As long as Green Party candidate Jill Stein presses for a recount of election results, Donald Trump will continue to deliver accusations of widespread voter fraud, a spokesman for the president-elect suggested Monday.

“If this much attention and oxygen is going to be paid to a frivolous fundraising scheme, then there should be substantive looks at voter fraud and illegal immigrants voting,”  Trump transition spokesman Jason Miller, referring to Stein’s fundraising efforts to pay for the recount, said during a call with reporters Monday.

Miller would not say whether a Trump administration would be willing to investigate either of those claims, but he added, “If so much time and attention is going to be given to recount issues, we’re going to talk about some of the other concerns that are out there.”

Neither side has offered proof of mass irregularities that could sway the results of the election, and Democratic candidate Hillary Clinton, whose campaign will participate in Stein’s recount push, has already conceded. But Trump, who is expected to win the Electoral College when it votes next month despite losing the popular vote on Election Day, baselessly claimed Sunday that he “won the popular vote if you deduct the millions of people who voted illegally.” He went on to claim allege “serious voter fraud” in Virginia, New Hampshire and California, three states he lost. Top election officials in those states issued remarks Monday rebutting Trump’s comments.

Miller did not provide any evidence of illegal voting in the November election. Instead, he pointed to a 2014 Washington Post study arguing that non-citizens could sway the vote in that year’s elections (multiple other reports offered opposing results). He also noted a Pew study from 2012 on invalid voter registrations.

Miller scoffed at the unfolding recount effort in some Rust Belt states, calling the media’s focus on it “ridiculous.”

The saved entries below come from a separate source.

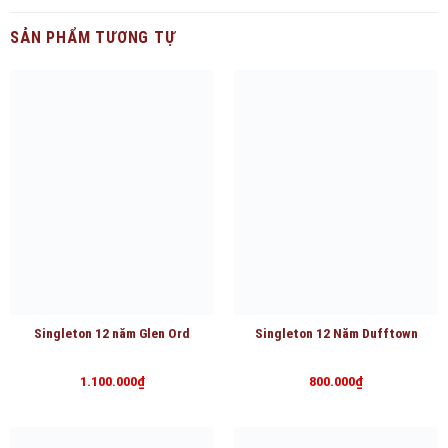
SẢN PHẨM TƯƠNG TỰ
Singleton 12 năm Glen Ord
Singleton 12 Năm Dufftown
1.100.000
₫
800.000
₫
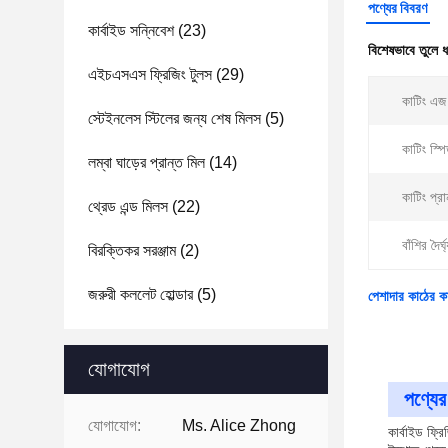
পণ্যের বিবরণ
কার্বাইড সন্নিবেশ
(23)
বিশেষভাবে তুলে 
এইচএসএস ফ্রিজিং টুলস
(29)
কাটিং এজ
স্টেইনলেস স্টিলের জন্য শেষ মিলস
(5)
কাটিং স্প
লম্বা ঘাড়ের প্রান্ত মিল
(14)
কাটিং প্র
থ্রেড এন্ড মিলস
(22)
বাঁশির দৈর্ঘ
বিরক্তিকর সরঞ্জাম
(2)
জরুরী কললেট হোল্ডার
(5)
পেশাদার কাঠের কা
যোগাযোগ
পণ্যের 
যোগাযোগ:
Ms. Alice Zhong
কার্বাইড ফ্রি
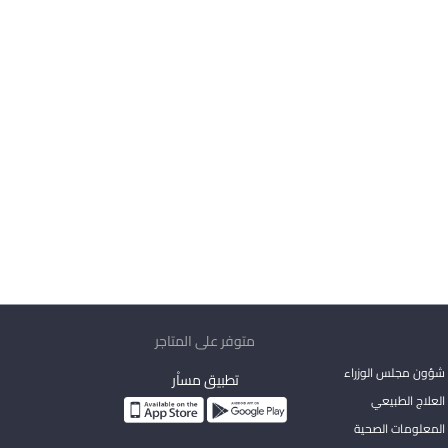
متوفر على المتاجر
شؤون مجلس الوزراء
تطبيق مساْر
لعلاج الطبيعي
المعلومات الصحية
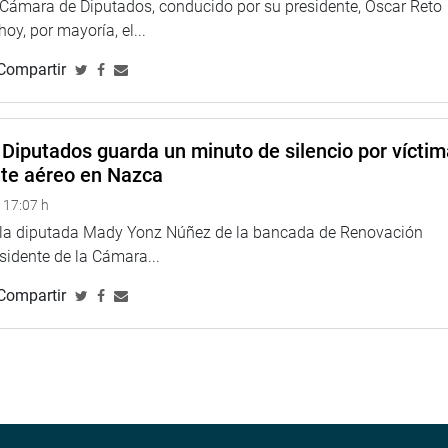
a Cámara de Diputados, conducido por su presidente, Oscar Reto
 hoy, por mayoría, el...
Compartir
Diputados guarda un minuto de silencio por vícti
nte aéreo en Nazca
 17:07 h
e la diputada Mady Yonz Núñez de la bancada de Renovación
esidente de la Cámara...
Compartir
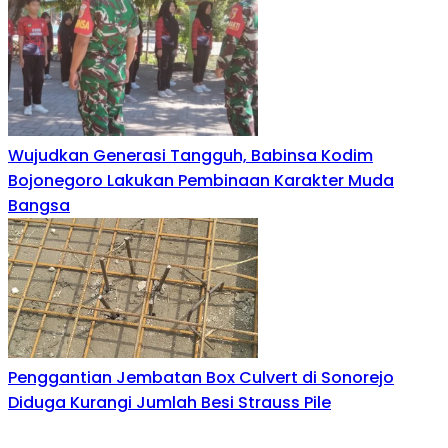
Wujudkan Generasi Tangguh, Babinsa Kodim
Bojonegoro Lakukan Pembinaan Karakter Muda
Bangsa
Penggantian Jembatan Box Culvert di Sonorejo
Diduga Kurangi Jumlah Besi Strauss Pile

On Monday, the Wisconsin Elections Commission rejected an effort by Stein’s campaign to have the votes recounted by hand, the Milwaukee Journal-Sentinel reported. Instead, it will be up to elections officials in each of the state’s counties to decide how to precede.

Marc Elias, a lawyer for Clinton’s campaign, wrote in a post on Medium over the weekend that the campaign’s engagement in Stein’s recount effort came after it received “hundreds” of messages urging them to investigate whether results were “hacked and altered in a way to disadvantage Secretary Clinton.”

Along with Wisconsin, Elias said Clinton’s supporters were also interested in Michigan and Pennsylvania, both states Trump won narrowly in November. Stein filed Monday to begin the process in the Keystone State and said she plans to do the same in Michigan.